**Set task**
Can you rewrite the lines starting at the one containing "scientific name: Camptogramma bilineata" and ending at the last line, swapping "common name" for "vernacular name" and leaving everything else as it is?

**Data to process**
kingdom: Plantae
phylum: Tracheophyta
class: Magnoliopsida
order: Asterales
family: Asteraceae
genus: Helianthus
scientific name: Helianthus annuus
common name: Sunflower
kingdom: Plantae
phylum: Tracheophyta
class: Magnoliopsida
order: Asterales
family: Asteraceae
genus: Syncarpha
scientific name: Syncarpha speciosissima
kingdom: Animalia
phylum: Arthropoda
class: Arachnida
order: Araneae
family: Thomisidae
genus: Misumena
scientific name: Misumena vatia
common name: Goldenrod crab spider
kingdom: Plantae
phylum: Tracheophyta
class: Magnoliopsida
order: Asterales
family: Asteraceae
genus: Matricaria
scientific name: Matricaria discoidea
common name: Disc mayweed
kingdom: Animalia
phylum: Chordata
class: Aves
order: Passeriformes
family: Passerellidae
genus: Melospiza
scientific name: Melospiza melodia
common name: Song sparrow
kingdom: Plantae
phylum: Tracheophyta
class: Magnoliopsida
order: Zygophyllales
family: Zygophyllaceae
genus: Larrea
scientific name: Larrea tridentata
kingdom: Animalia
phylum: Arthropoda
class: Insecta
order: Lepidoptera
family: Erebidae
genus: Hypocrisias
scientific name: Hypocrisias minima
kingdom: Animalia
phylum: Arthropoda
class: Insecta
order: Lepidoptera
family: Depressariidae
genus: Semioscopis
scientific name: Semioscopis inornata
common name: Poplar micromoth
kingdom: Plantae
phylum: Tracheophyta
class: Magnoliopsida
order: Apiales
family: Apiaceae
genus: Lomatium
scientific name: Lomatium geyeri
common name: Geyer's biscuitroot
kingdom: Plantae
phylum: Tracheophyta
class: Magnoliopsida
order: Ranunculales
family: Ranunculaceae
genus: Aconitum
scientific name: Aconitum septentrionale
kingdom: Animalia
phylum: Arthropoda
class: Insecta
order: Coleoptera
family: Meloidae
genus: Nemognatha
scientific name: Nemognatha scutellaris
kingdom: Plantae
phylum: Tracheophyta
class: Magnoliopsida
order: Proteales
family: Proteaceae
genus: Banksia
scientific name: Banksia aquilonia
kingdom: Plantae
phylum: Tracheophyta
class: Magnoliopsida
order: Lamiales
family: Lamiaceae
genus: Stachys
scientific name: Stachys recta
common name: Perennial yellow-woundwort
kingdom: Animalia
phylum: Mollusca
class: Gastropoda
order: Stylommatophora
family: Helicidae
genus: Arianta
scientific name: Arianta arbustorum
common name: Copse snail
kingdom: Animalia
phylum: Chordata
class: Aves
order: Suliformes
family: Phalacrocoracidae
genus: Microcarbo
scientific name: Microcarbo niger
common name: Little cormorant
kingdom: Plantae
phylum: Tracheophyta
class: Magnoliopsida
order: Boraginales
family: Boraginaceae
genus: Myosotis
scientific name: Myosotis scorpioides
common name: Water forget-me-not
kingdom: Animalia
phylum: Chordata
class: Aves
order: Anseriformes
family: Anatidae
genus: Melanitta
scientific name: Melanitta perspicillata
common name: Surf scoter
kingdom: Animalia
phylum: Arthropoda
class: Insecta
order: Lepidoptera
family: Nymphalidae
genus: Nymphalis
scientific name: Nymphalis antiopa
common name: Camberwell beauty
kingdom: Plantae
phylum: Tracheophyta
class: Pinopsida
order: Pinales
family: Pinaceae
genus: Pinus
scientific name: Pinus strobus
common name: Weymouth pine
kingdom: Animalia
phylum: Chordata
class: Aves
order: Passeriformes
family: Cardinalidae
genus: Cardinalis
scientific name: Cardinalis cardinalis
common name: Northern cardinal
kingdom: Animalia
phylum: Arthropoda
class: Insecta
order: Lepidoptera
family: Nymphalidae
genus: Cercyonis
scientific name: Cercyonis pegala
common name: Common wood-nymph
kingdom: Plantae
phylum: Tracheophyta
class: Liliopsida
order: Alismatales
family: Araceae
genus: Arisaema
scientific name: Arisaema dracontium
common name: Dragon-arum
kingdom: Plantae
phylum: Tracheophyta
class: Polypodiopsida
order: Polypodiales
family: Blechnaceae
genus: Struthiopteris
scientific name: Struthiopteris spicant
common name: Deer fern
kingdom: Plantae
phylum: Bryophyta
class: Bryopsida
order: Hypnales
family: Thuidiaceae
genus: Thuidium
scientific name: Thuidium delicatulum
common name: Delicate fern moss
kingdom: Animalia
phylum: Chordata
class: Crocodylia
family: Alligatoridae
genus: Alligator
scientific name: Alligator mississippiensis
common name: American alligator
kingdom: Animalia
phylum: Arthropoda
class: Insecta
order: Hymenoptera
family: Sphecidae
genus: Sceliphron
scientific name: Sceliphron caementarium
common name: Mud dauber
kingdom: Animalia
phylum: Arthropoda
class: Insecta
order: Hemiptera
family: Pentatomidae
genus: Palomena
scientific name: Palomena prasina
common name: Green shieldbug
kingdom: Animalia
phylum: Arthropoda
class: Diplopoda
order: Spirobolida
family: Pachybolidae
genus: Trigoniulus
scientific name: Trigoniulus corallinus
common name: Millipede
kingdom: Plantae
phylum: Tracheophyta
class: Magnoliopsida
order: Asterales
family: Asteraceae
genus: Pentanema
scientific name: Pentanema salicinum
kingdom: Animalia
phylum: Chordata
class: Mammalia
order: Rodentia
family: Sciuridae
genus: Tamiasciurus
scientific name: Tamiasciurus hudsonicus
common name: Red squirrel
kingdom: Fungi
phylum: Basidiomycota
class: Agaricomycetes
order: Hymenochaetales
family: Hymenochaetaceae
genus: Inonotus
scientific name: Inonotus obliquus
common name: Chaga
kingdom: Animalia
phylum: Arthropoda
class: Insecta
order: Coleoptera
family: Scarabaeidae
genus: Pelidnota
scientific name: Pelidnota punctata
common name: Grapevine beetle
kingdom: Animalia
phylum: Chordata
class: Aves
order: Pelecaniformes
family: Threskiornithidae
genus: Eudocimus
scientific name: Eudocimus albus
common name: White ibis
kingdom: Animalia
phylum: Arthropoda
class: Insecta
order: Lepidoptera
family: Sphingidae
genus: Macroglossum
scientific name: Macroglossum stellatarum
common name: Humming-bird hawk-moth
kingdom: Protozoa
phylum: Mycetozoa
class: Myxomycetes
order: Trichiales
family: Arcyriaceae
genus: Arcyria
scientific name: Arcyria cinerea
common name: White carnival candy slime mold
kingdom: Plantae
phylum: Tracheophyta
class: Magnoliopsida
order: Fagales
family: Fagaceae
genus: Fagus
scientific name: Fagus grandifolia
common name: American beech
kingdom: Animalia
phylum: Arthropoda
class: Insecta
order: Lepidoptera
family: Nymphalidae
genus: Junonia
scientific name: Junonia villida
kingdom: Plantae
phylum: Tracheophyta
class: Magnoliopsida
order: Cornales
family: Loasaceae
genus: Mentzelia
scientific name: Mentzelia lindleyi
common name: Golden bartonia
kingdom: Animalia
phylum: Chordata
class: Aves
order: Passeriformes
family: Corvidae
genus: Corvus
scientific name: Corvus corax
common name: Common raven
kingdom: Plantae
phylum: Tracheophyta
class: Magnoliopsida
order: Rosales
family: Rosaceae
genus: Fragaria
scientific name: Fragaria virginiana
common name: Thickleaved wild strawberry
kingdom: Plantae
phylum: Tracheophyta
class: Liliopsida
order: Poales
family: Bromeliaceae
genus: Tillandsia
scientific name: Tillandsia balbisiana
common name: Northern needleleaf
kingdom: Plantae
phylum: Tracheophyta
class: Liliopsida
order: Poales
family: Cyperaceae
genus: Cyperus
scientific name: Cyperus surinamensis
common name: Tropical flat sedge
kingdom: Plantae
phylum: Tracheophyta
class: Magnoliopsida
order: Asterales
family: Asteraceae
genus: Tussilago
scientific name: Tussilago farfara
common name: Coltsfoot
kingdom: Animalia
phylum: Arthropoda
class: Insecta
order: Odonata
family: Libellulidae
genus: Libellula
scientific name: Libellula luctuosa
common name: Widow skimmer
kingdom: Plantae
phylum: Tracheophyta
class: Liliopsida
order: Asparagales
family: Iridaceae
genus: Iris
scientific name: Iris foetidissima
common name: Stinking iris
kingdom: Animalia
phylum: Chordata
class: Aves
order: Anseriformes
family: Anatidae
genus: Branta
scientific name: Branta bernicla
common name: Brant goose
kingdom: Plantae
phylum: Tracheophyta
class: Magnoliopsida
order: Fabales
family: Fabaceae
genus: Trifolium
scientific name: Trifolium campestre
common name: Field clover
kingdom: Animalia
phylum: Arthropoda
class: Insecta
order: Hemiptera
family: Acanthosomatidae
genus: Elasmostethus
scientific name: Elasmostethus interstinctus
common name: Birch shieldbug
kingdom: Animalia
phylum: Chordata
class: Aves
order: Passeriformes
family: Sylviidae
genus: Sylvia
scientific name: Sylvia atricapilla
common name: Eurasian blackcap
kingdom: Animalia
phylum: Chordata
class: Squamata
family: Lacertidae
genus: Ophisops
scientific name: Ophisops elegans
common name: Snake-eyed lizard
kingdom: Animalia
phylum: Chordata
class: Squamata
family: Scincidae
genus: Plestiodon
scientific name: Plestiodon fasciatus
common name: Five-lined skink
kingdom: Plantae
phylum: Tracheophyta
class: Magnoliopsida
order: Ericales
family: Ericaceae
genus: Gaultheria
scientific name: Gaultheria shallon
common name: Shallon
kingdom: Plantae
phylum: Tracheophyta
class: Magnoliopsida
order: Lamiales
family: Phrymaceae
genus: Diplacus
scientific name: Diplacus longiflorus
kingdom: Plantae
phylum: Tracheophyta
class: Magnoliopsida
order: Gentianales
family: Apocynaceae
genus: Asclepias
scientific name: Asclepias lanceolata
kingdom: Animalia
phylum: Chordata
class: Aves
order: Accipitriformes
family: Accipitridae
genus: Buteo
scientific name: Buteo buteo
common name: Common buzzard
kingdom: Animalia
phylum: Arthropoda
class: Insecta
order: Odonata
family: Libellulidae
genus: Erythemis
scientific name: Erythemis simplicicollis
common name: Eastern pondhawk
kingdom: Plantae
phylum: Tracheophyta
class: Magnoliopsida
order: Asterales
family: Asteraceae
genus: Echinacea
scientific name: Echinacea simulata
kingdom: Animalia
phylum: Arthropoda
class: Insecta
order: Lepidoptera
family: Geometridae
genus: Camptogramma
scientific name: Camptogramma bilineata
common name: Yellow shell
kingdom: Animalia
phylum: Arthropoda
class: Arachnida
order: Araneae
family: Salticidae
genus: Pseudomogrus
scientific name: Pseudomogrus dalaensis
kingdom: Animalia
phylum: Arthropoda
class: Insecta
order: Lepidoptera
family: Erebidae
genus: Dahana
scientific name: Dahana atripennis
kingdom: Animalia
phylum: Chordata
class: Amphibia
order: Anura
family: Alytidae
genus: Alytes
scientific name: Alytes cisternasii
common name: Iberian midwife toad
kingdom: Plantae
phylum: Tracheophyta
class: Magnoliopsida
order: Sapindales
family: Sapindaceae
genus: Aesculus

**Written response**
scientific name: Camptogramma bilineata
vernacular name: Yellow shell
kingdom: Animalia
phylum: Arthropoda
class: Arachnida
order: Araneae
family: Salticidae
genus: Pseudomogrus
scientific name: Pseudomogrus dalaensis
kingdom: Animalia
phylum: Arthropoda
class: Insecta
order: Lepidoptera
family: Erebidae
genus: Dahana
scientific name: Dahana atripennis
kingdom: Animalia
phylum: Chordata
class: Amphibia
order: Anura
family: Alytidae
genus: Alytes
scientific name: Alytes cisternasii
vernacular name: Iberian midwife toad
kingdom: Plantae
phylum: Tracheophyta
class: Magnoliopsida
order: Sapindales
family: Sapindaceae
genus: Aesculus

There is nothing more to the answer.